*** Opening STUDY MATERIAL ***

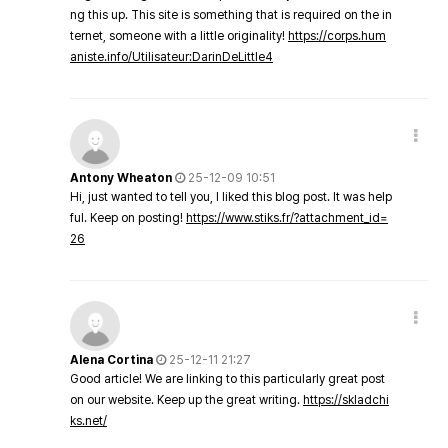
ng this up. This site is something that is required on the in
ternet, someone with a little originality!
https://corps.hum
aniste.info/Utilisateur:DarinDeLittle4
Antony Wheaton
25-12-09 10:51
Hi, just wanted to tell you, I liked this blog post. It was help
ful. Keep on posting!
https://www.stiks.fr/?attachment_id=
26
Alena Cortina
25-12-11 21:27
Good article! We are linking to this particularly great post
on our website. Keep up the great writing.
https://skladchi
ks.net/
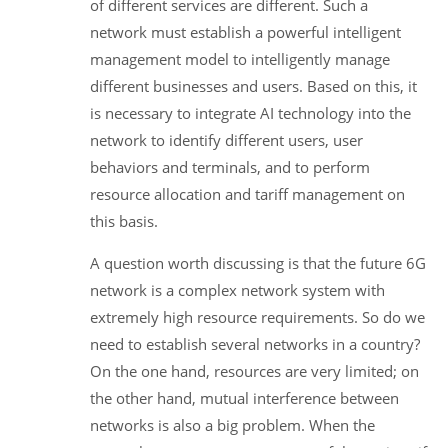
of different services are different. Such a
network must establish a powerful intelligent
management model to intelligently manage
different businesses and users. Based on this, it
is necessary to integrate AI technology into the
network to identify different users, user
behaviors and terminals, and to perform
resource allocation and tariff management on
this basis.
A question worth discussing is that the future 6G
network is a complex network system with
extremely high resource requirements. So do we
need to establish several networks in a country?
On the one hand, resources are very limited; on
the other hand, mutual interference between
networks is also a big problem. When the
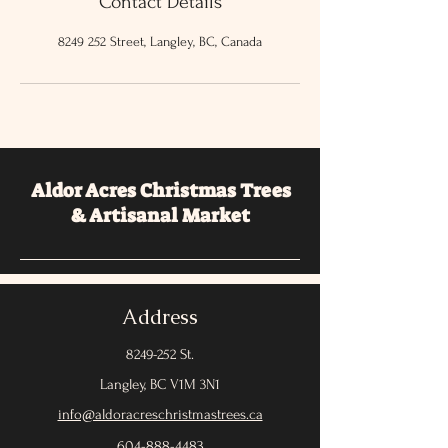
Contact Details
8249 252 Street, Langley, BC, Canada
Aldor Acres Christmas Trees
& Artisanal Market
Address
8249-252
St.
Langley, BC V1M 3N1
info@aldoracreschristmastrees.ca
604-888-4483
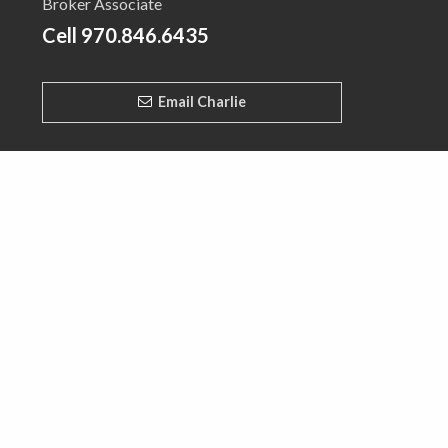
Broker Associate
Cell
970.846.6435
Email Charlie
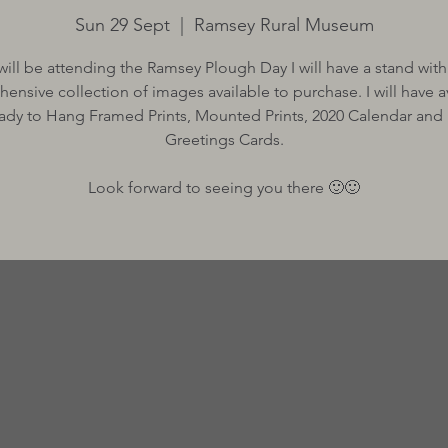
Sun 29 Sept
  |  
Ramsey Rural Museum
 will be attending the Ramsey Plough Day I will have a stand with
nsive collection of images available to purchase. I will have av
ady to Hang Framed Prints, Mounted Prints, 2020 Calendar and
Greetings Cards.
Look forward to seeing you there 🙂🙂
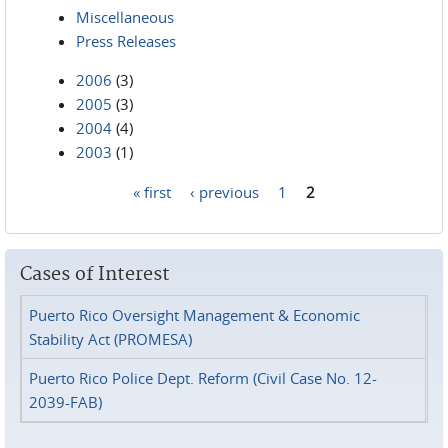
Miscellaneous
Press Releases
2006
(3)
2005
(3)
2004
(4)
2003
(1)
« first
‹ previous
1
2
Pages
Cases of Interest
Puerto Rico Oversight Management & Economic
Stability Act (PROMESA)
Puerto Rico Police Dept. Reform (Civil Case No. 12-
2039-FAB)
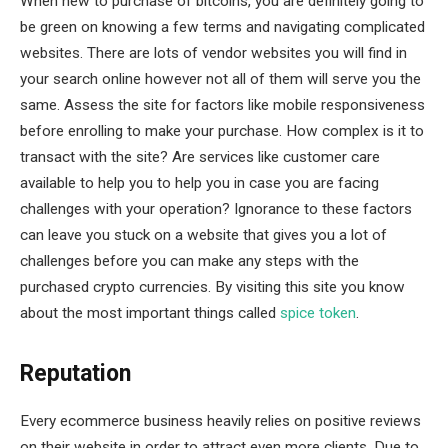
When new to purchase of bitcoins, you are definitely going to
be green on knowing a few terms and navigating complicated
websites. There are lots of vendor websites you will find in
your search online however not all of them will serve you the
same. Assess the site for factors like mobile responsiveness
before enrolling to make your purchase. How complex is it to
transact with the site? Are services like customer care
available to help you to help you in case you are facing
challenges with your operation? Ignorance to these factors
can leave you stuck on a website that gives you a lot of
challenges before you can make any steps with the
purchased crypto currencies. By visiting this site you know
about the most important things called
spice token
.
Reputation
Every ecommerce business heavily relies on positive reviews
on their website in order to attract even more clients. Due to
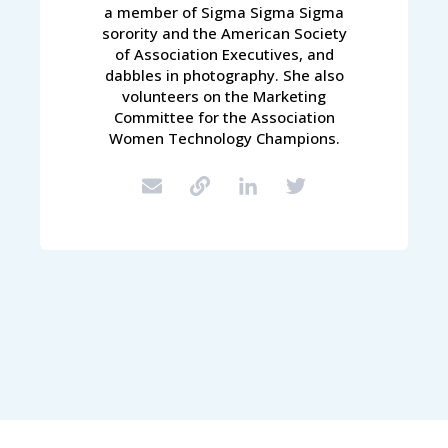
a member of Sigma Sigma Sigma
sorority and the American Society
of Association Executives, and
dabbles in photography. She also
volunteers on the Marketing
Committee for the Association
Women Technology Champions.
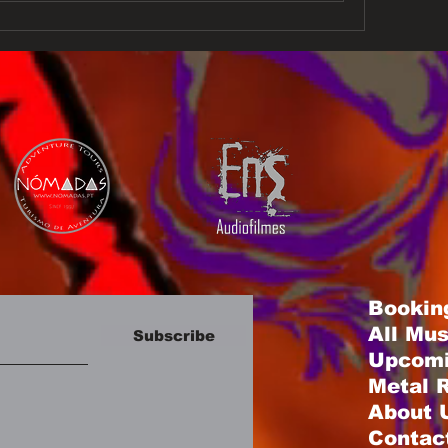
Bookin
All Mu
Subscribe
Upcomi
Metal R
About 
Contac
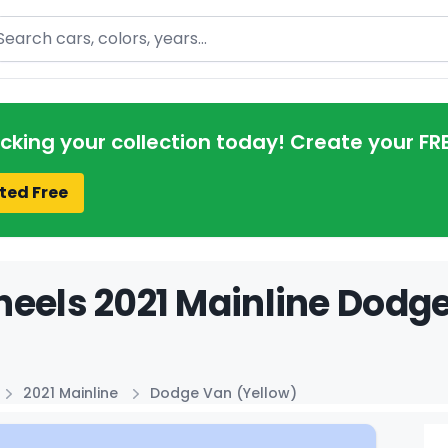
arch
acking your collection today! Create your FR
ted Free
eels 2021 Mainline Dodge
2021 Mainline
Dodge Van (Yellow)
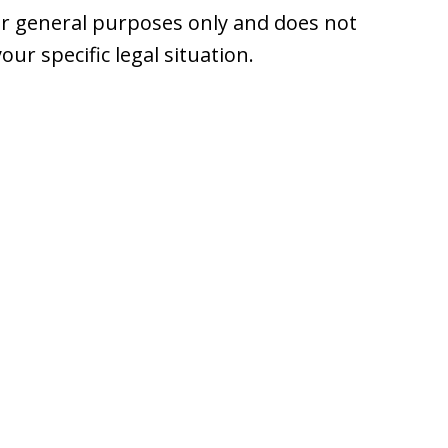
or general purposes only and does not
your specific legal situation.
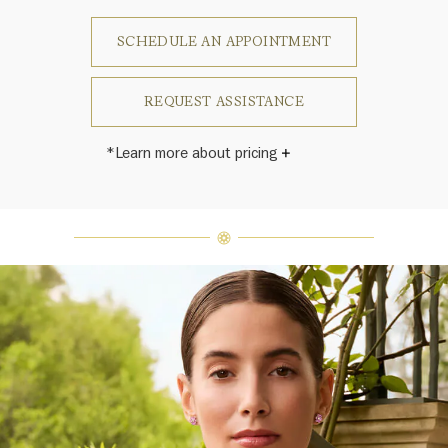
SCHEDULE AN APPOINTMENT
REQUEST ASSISTANCE
*Learn more about pricing
Harry Winston once said, "No two
diamonds are alike." As each fine
jewel from the House of Harry
Winston features a unique
arrangement of one-of-a-kind
diamonds and gemstones, carat
weight and stone quantity may vary
slightly from piece to piece. For
inquiries, please contact client
services.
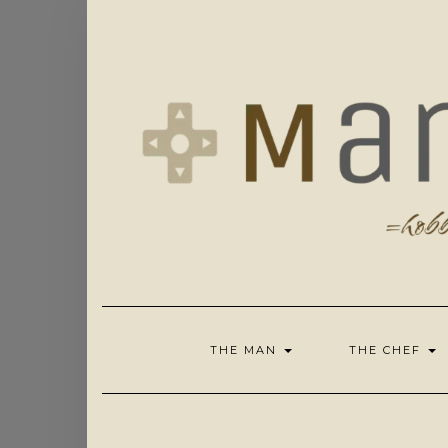
Skip
to
content
THE MAN
THE CHEF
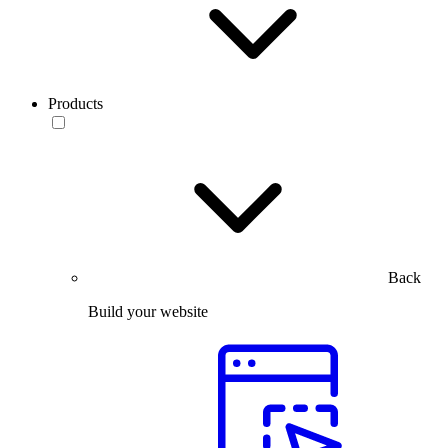
Products
Back
Build your website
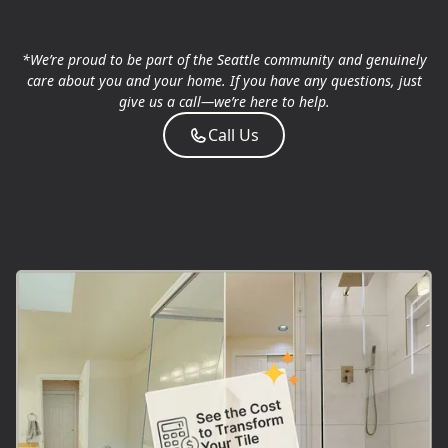
*We’re proud to be part of the Seattle community and genuinely
care about you and your home. If you have any questions, just
give us a call—we’re here to help.
Call Us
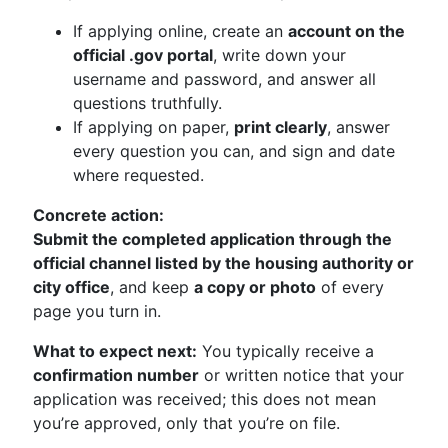
If applying online, create an
account on the
official .gov portal
, write down your
username and password, and answer all
questions truthfully.
If applying on paper,
print clearly
, answer
every question you can, and sign and date
where requested.
Concrete action:
Submit the completed application through the
official channel listed by the housing authority or
city office
, and keep
a copy or photo
of every
page you turn in.
What to expect next:
You typically receive a
confirmation number
or written notice that your
application was received; this does not mean
you’re approved, only that you’re on file.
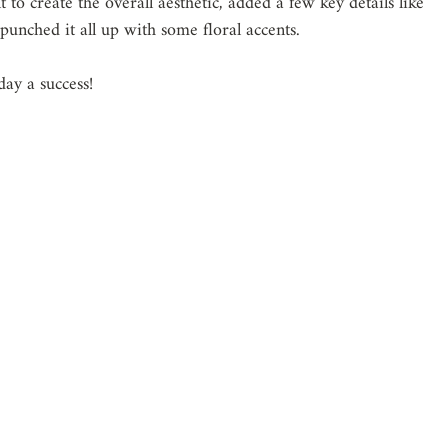
 to create the overall aesthetic, added a few key details like 
unched it all up with some floral accents. 
ay a success!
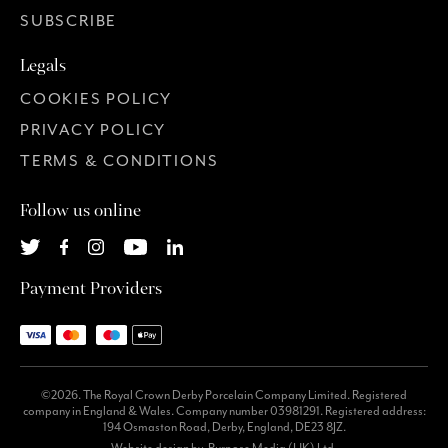
SUBSCRIBE
Legals
COOKIES POLICY
PRIVACY POLICY
TERMS & CONDITIONS
Follow us online
Payment Providers
©2026. The Royal Crown Derby Porcelain Company Limited. Registered
company in England & Wales. Company number 03981291. Registered address:
194 Osmaston Road, Derby, England, DE23 8JZ.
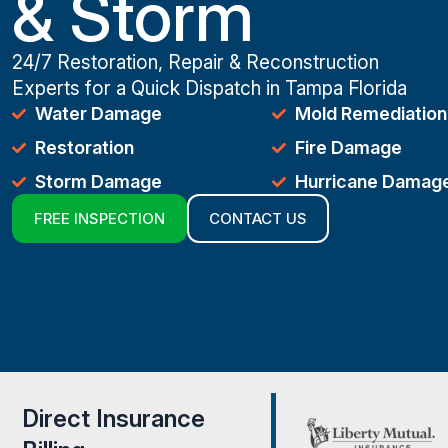
& Storm
24/7 Restoration, Repair & Reconstruction
Experts for a Quick Dispatch in Tampa Florida
Water Damage
Mold Remediation
Restoration
Fire Damage
Storm Damage
Hurricane Damag
FREE INSPECTION
CONTACT US
Direct Insurance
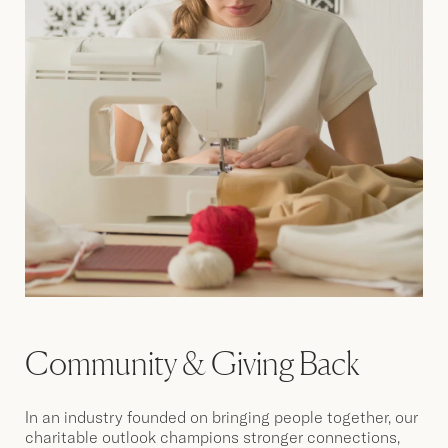
Community & Giving Back
In an industry founded on bringing people together, our
charitable outlook champions stronger connections,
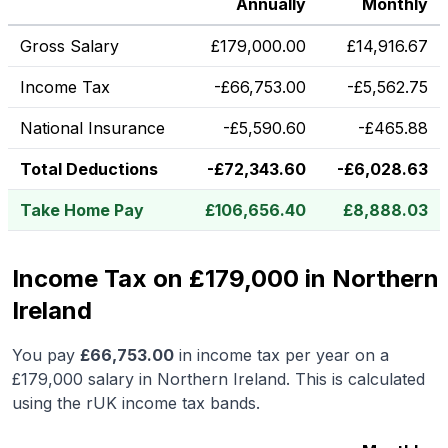
Annually
Monthly
Gross Salary
£
179,000.00
£
14,916.67
Income Tax
-
£
66,753.00
-
£
5,562.75
National Insurance
-
£
5,590.60
-
£
465.88
Total Deductions
-
£
72,343.60
-
£
6,028.63
Take Home Pay
£
106,656.40
£
8,888.03
Income Tax on £179,000 in Northern
Ireland
You pay
£
66,753.00
in income tax per year on a
£179,000
salary in
Northern Ireland
.
This is calculated
using the rUK income tax bands.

*** Closing STUDY MATERIAL ***

* [WHAT IS REQUIRED] Hand back the data above exactly, leaving out all pictures.

* [YOUR SOLUTION]
ng this up. This site is something that is required on the in
ternet, someone with a little originality!
https://corps.hum
aniste.info/Utilisateur:DarinDeLittle4
Antony Wheaton
25-12-09 10:51
Hi, just wanted to tell you, I liked this blog post. It was help
ful. Keep on posting!
https://www.stiks.fr/?attachment_id=
26
Alena Cortina
25-12-11 21:27
Good article! We are linking to this particularly great post
on our website. Keep up the great writing.
https://skladchi
ks.net/
of different services are different. Such a
network must establish a powerful intelligent
management model to intelligently manage
different businesses and users. Based on this, it
is necessary to integrate AI technology into the
network to identify different users, user
behaviors and terminals, and to perform
resource allocation and tariff management on
this basis.
A question worth discussing is that the future 6G
network is a complex network system with
extremely high resource requirements. So do we
need to establish several networks in a country?
On the one hand, resources are very limited; on
the other hand, mutual interference between
networks is also a big problem. When the
Contact Details
8249 252 Street, Langley, BC, Canada
Aldor Acres Christmas Trees
& Artisanal Market
Address
8249-252
St.
Langley, BC V1M 3N1
info@aldoracreschristmastrees.ca
604-888-4483
Broker Associate
Cell
970.846.6435
Email Charlie
Sun 29 Sept
  |  
Ramsey Rural Museum
 will be attending the Ramsey Plough Day I will have a stand with
nsive collection of images available to purchase. I will have av
ady to Hang Framed Prints, Mounted Prints, 2020 Calendar and
Greetings Cards.
Look forward to seeing you there 🙂🙂
Miscellaneous
Press Releases
2006
(3)
2005
(3)
2004
(4)
2003
(1)
« first
‹ previous
1
2
Pages
Cases of Interest
Puerto Rico Oversight Management & Economic
Stability Act (PROMESA)
Puerto Rico Police Dept. Reform (Civil Case No. 12-
2039-FAB)
When new to purchase of bitcoins, you are definitely going to
be green on knowing a few terms and navigating complicated
websites. There are lots of vendor websites you will find in
your search online however not all of them will serve you the
same. Assess the site for factors like mobile responsiveness
before enrolling to make your purchase. How complex is it to
transact with the site? Are services like customer care
available to help you to help you in case you are facing
challenges with your operation? Ignorance to these factors
can leave you stuck on a website that gives you a lot of
challenges before you can make any steps with the
purchased crypto currencies. By visiting this site you know
about the most important things called
spice token
.
Reputation
Every ecommerce business heavily relies on positive reviews
on their website in order to attract even more clients. Due to
a member of Sigma Sigma Sigma
sorority and the American Society
of Association Executives, and
dabbles in photography. She also
volunteers on the Marketing
Committee for the Association
Women Technology Champions.
Bookin
All Mu
Subscribe
Upcomi
Metal R
About 
Contac
arch
acking your collection today! Create your FR
ted Free
eels 2021 Mainline Dodge
2021 Mainline
Dodge Van (Yellow)
or general purposes only and does not
your specific legal situation.
SCHEDULE AN APPOINTMENT
REQUEST ASSISTANCE
*Learn more about pricing
Harry Winston once said, "No two
diamonds are alike." As each fine
jewel from the House of Harry
Winston features a unique
arrangement of one-of-a-kind
diamonds and gemstones, carat
weight and stone quantity may vary
slightly from piece to piece. For
inquiries, please contact client
services.
Skip
to
content
THE MAN
THE CHEF
Products
Back
Build your website
*We’re proud to be part of the Seattle community and genuinely
care about you and your home. If you have any questions, just
give us a call—we’re here to help.
Call Us
If applying online, create an
account on the
official .gov portal
, write down your
username and password, and answer all
questions truthfully.
If applying on paper,
print clearly
, answer
every question you can, and sign and date
where requested.
Concrete action:
Submit the completed application through the
official channel listed by the housing authority or
city office
, and keep
a copy or photo
of every
page you turn in.
What to expect next:
You typically receive a
confirmation number
or written notice that your
application was received; this does not mean
you’re approved, only that you’re on file.
 to create the overall aesthetic, added a few key details like 
unched it all up with some floral accents. 
ay a success!
SUBSCRIBE
Legals
COOKIES POLICY
PRIVACY POLICY
TERMS & CONDITIONS
Follow us online
Payment Providers
©2026. The Royal Crown Derby Porcelain Company Limited. Registered
company in England & Wales. Company number 03981291. Registered address:
194 Osmaston Road, Derby, England, DE23 8JZ.
& Storm
24/7 Restoration, Repair & Reconstruction
Experts for a Quick Dispatch in Tampa Florida
Water Damage
Mold Remediation
Restoration
Fire Damage
Storm Damage
Hurricane Damag
FREE INSPECTION
CONTACT US
Direct Insurance
Community & Giving Back
In an industry founded on bringing people together, our
charitable outlook champions stronger connections,
Annually
Monthly
Gross Salary
£
179,000.00
£
14,916.67
Income Tax
-
£
66,753.00
-
£
5,562.75
National Insurance
-
£
5,590.60
-
£
465.88
Total Deductions
-
£
72,343.60
-
£
6,028.63
Take Home Pay
£
106,656.40
£
8,888.03
Income Tax on £179,000 in Northern
Ireland
You pay
£
66,753.00
in income tax per year on a
£179,000
salary in
Northern Ireland
.
This is calculated
using the rUK income tax bands.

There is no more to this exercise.